Гертруда взвизгнула, отчего один из её бигуди размотался, и захлопнула дверь. Она подбежала к кухонному шкафу, схватила переносной телефон и бутылку скотча, затем распахнула занавески в гостиной и обнаружила, что Лондон перевернулся с ног на голову, в буквальном смысле. Весь город свисал сверху вниз с того места, где обычно было небо, а люди сыпались туда, где в данный момент находилось небо. Мимо её окна пролетел гиппопотам в розовой пачке. Она запахнула занавески обратно.
Гертруда гордилась своей способностью сохранять хладнокровие в моменты кризиса. Она сделала глубокий глоток из бутылки со скотчем и набрала 999.
— Экстренная служба, куда я могу перенаправить ваш звонок? — раздался серьёзный голос на том конце провода.
— Дайте полицию, и пожарных, и мэра! Надо поднять армию. Лондон перевернулся вверх ногами, а в моем коридоре джунгли.
— Мэм, вы выпивали?
— Нет, — ответила Гертруда и сделала ещё один глоток. — Послушай, идиот, думаешь, я всё выдумала? Я не пьяная. У меня там за дверью бегемот в балетной пачке. Приходи, и сам посмотришь. А, наверное, ты не можешь, потому что висишь кверху ногами. Сейчас мне кажется, ты чересчур спокоен для того, кто висит вверх ногами.

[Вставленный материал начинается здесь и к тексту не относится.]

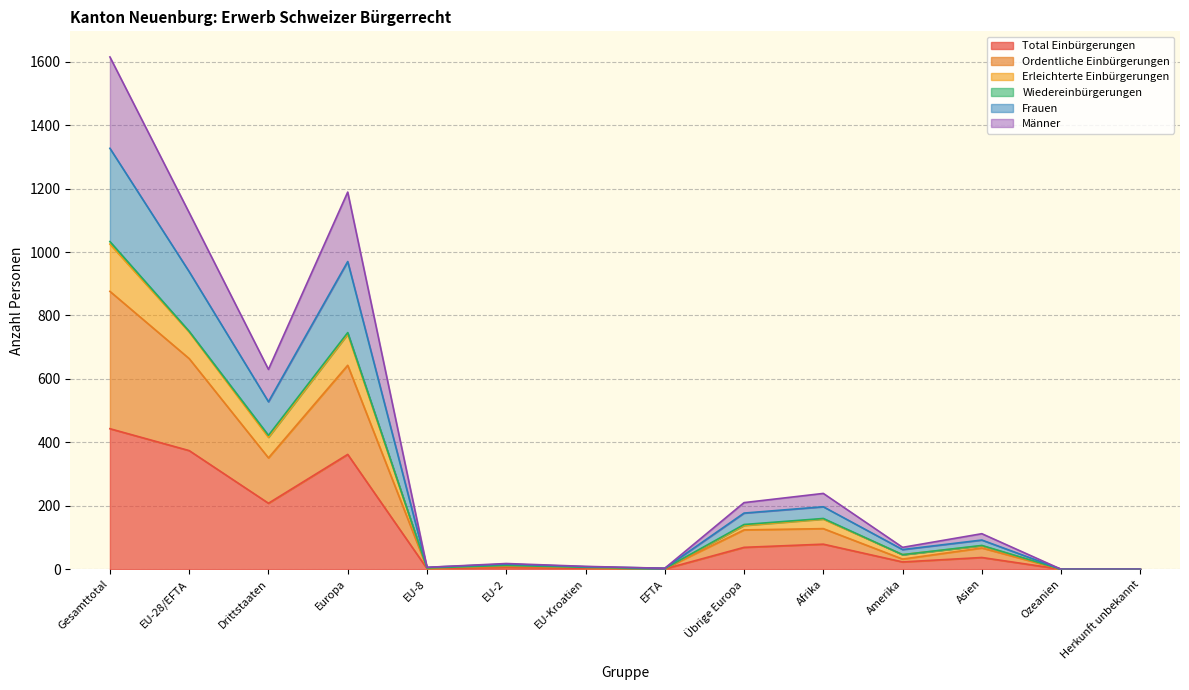

Where is the first local minimum for Ordentliche Einbürgerungen?

Drittstaaten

— Послушайте, дамочка, лягте, поспите и всё будет хорошо, — произнёс оператор и повесил трубку.
Гертруда допила остатки скотча, перевернула бутылку, чтобы воспользоваться ею в качестве оружия, и в этот момент в её дверь постучали. Она подкралась к двери, покрепче ухватила бутылку, распахнула дверь и издала такой вопль, которым гордился бы индеец из племени апачи.

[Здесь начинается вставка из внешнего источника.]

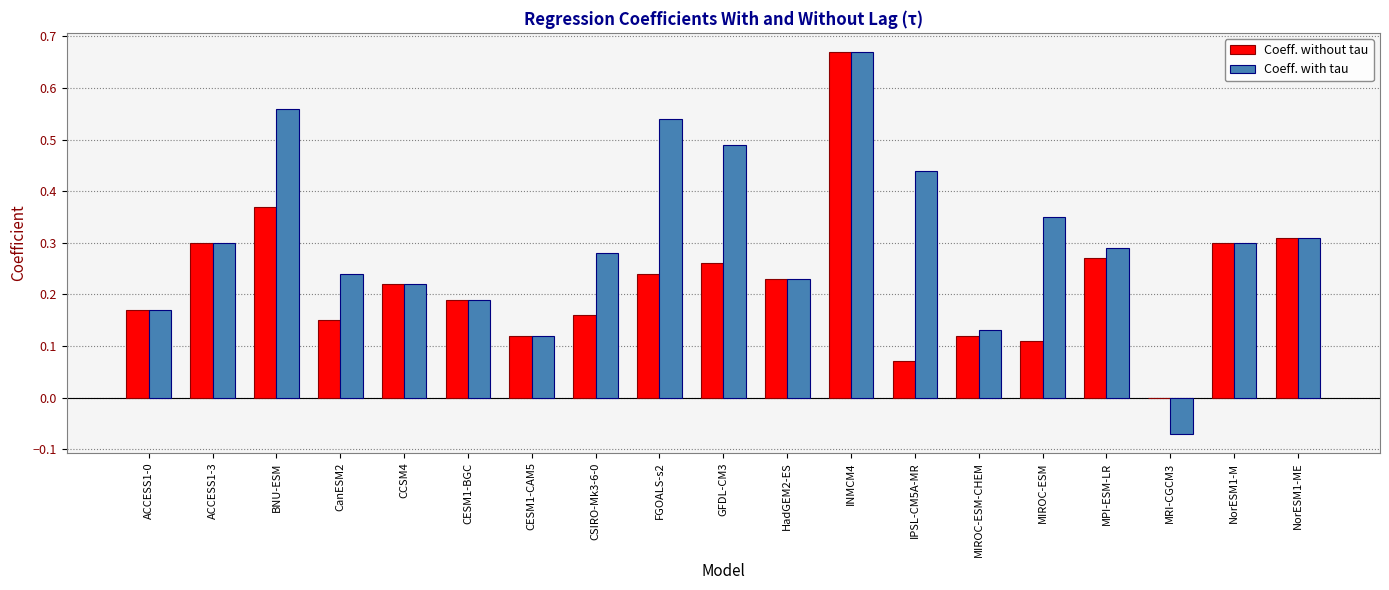

Which series changed the most between CCSM4 and FGOALS-s2?

Coeff. with tau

Миссис Тиббот была слегка не готова к тому, что Гертруда набросится на неё, размахивая пустой бутылкой из-под скотча.
Гертруда в последнюю минуту осознала, что нападает на семидесятилетнюю старушку, которая, возможно, дальше всех находилась от гиппопотама в балетной пачке. Всем было известно, что семидесятилетняя старушка — на самом деле, не находилась дальше всех от гиппопотама в балетной пачке. Дальше всех от него находился вомбат в пеньюаре, печально, но факт.
Гертруда выпустила бутылку из-под скотча, та разбилась о стену коридора и засыпала осколками миссис Тиббот. Она закричала и зашаркала по коридору настолько быстро, насколько позволяли ей её семьдесят лет.
— Миссис Тиббот, — выкрикнула Гертруда. — Всё в порядке, я просто приняла вас за бегемота!
Гертруда прокралась обратно к себе в квартиру и заперла дверь.